Presented Friday morning, November 9, 2018, 8:30-11:30 AM, Upper Pavilion
176th ASA Meeting and 2018 Acoustics Week in Canada, Victoria, Canada

Speaking is arguably the most complex voluntary movement behaviour in the natural world. Speech is also uniquely human, making it an extremely recent innovation in evolutionary history. How did our species develop such a complex and precise system of movements in so little time? And how can human infants learn to speak long before they can tie their shoes, and with no formal training?

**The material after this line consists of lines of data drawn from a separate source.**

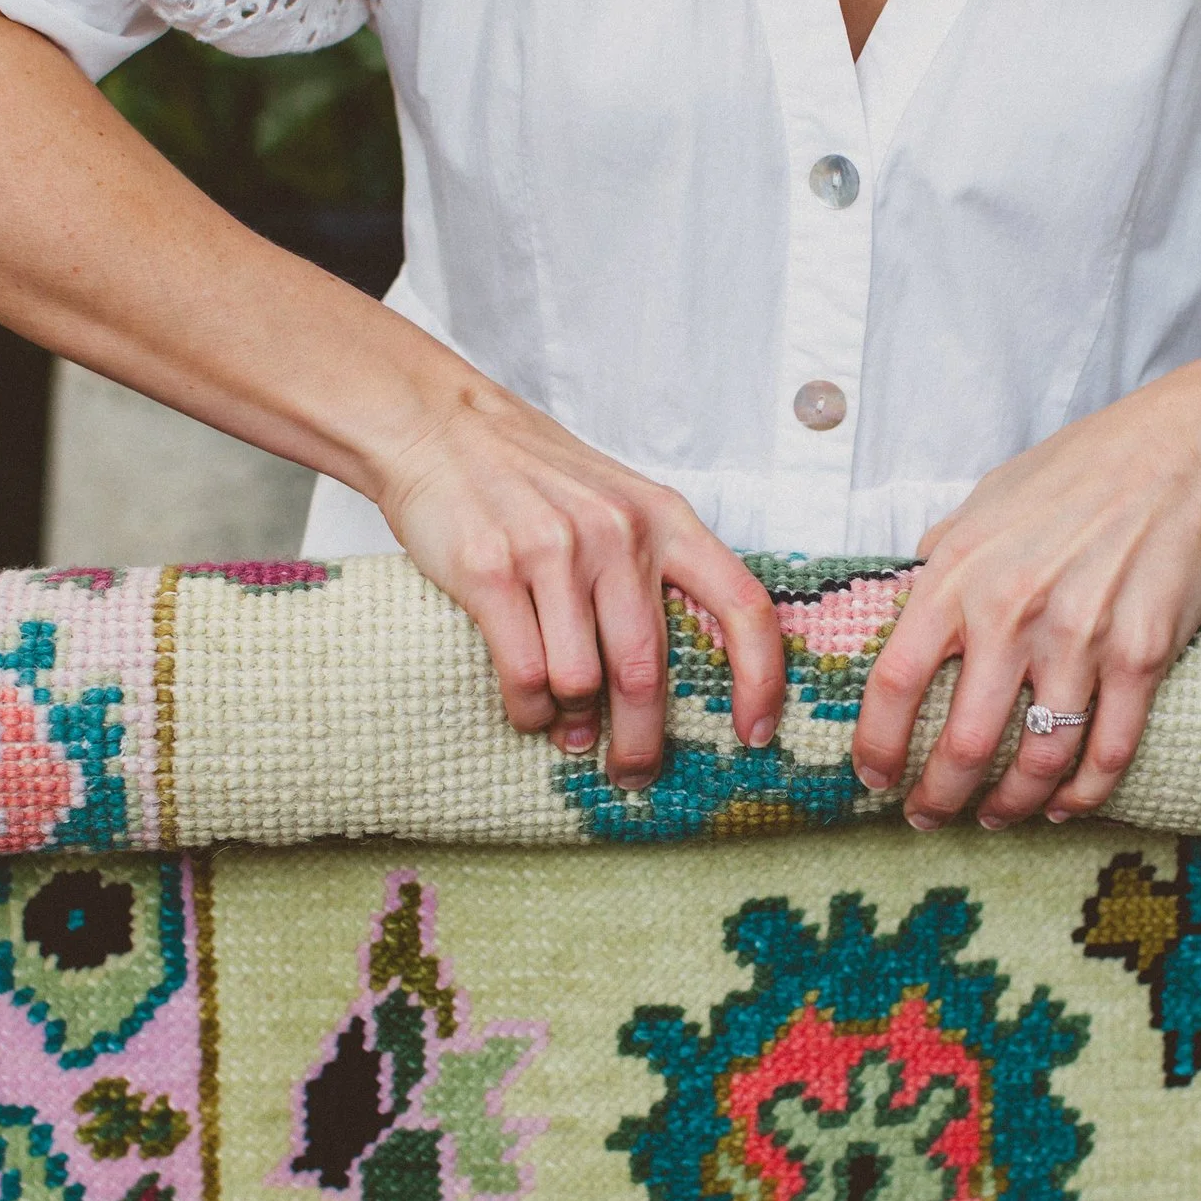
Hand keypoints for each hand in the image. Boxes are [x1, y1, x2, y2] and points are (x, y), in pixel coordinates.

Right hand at [373, 378, 786, 787]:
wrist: (439, 426)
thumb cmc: (533, 476)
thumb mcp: (619, 501)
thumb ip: (655, 567)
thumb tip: (681, 670)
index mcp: (665, 519)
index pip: (741, 606)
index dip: (761, 678)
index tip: (755, 734)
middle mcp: (618, 535)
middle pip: (647, 670)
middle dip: (643, 740)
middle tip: (635, 773)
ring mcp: (554, 553)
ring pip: (581, 682)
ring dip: (574, 725)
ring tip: (567, 733)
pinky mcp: (492, 571)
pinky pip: (524, 673)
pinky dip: (527, 710)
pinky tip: (527, 710)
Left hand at [850, 366, 1200, 827]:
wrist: (1180, 456)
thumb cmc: (1077, 473)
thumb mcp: (984, 503)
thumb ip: (942, 559)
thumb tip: (905, 599)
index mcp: (958, 577)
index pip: (895, 683)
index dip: (877, 745)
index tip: (874, 777)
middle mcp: (1011, 614)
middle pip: (963, 744)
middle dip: (937, 798)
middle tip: (926, 817)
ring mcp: (1079, 640)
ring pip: (1038, 760)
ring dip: (1010, 805)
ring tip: (994, 817)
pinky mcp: (1141, 657)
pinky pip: (1108, 751)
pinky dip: (1083, 793)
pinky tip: (1064, 805)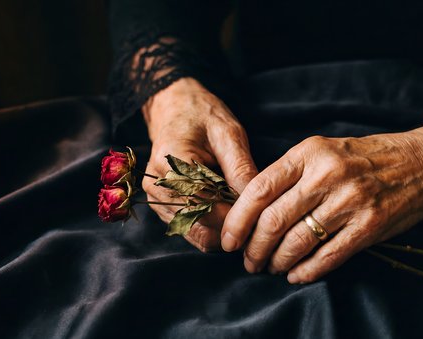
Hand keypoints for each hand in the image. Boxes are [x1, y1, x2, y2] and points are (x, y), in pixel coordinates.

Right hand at [142, 78, 257, 251]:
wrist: (175, 109)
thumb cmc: (203, 116)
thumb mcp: (228, 134)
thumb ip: (240, 169)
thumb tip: (257, 202)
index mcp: (172, 164)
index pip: (209, 206)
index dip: (239, 215)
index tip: (264, 216)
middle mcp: (159, 186)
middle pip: (203, 225)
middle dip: (234, 227)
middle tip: (263, 221)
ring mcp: (158, 199)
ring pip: (198, 234)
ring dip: (224, 231)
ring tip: (248, 218)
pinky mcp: (163, 207)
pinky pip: (192, 230)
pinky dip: (214, 229)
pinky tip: (231, 215)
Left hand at [221, 127, 422, 282]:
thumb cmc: (367, 158)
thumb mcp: (325, 150)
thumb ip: (291, 174)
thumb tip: (251, 208)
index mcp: (309, 152)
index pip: (259, 189)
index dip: (237, 220)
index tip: (228, 240)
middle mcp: (327, 175)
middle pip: (273, 220)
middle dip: (254, 248)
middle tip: (248, 261)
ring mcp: (350, 201)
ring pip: (297, 242)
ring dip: (277, 262)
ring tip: (270, 268)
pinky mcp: (369, 226)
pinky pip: (328, 256)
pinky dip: (307, 270)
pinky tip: (296, 275)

Answering these questions requires a deep understanding of how the human body makes speech sounds. Researchers have used a variety of techniques to understand the movements we make with our vocal tracts while we speak – acoustic analysis, ultrasound, brain imaging, and so on. While these approaches have increased our understanding of speech movements, they are limited. For example, the anatomy of the vocal tract is quite complex, and tools that measure muscle activation, such as EMG, are too invasive or imprecise to be used effectively for speech movements.

Computational modeling has become an increasingly promising method for understanding speech. The biomechanical modeling platform Artisynth (https://www.artisynth.org), for example, allows scientists to study realistic 3D models of the vocal tract that are built using anatomical and physiological data.

These models can be used to see aspects of speech that are hard to visualize using other tools. For example, we can see what shape the tongue takes when a specific set of muscles activates. Or we can have the model perform a certain action and measure aspects of the outcome, like having the model produce the syllable “ba” and looking at how much the lips deform by mutual compression during their contact in the /b/ sound. We can also predict how changes to typical vocal tract anatomy, such as the removal of part of the tongue in response to oral cancer, affect the ability to perform speech movements.

In our project at the 176th ASA Meeting, we present a model of the vocal tract of an 11 month old infant. A detailed model of the adult vocal tract named ‘Frank’ has already been implemented in Artisynth, but the infant vocal tract has different proportions than an adult vocal tract. Using Frank as a starting point, we modified the relative scale of the different structures based on measurements taken from CT scan images of an infant vocal tract (see Figure 1).

Going forward, we plan to use this infant vocal tract model (see Figure 2) to simulate both aerodigestive movements and speech movements. One of the hypotheses for how infants learn to speak so quickly is that they build on movements they can carry out at birth, such as swallowing or suckling. The results of these simulations will help supplement neurological, clinical, and kinematic evidence bearing on this hypothesis. In addition, the model will be generally useful for researchers interested in the infant vocal tract. 

vocal tractFigure 1: Left: A cross-section of the Frank model of an adult vocal tract with measurement lines. Right: A cross-sectional CT scan image of an 11 month old infant with measurement lines. The relative proportions of each vocal tract were compared to generate the infant model.

 Figure 2: A modified Frank vocal tract conforming to infant proportions.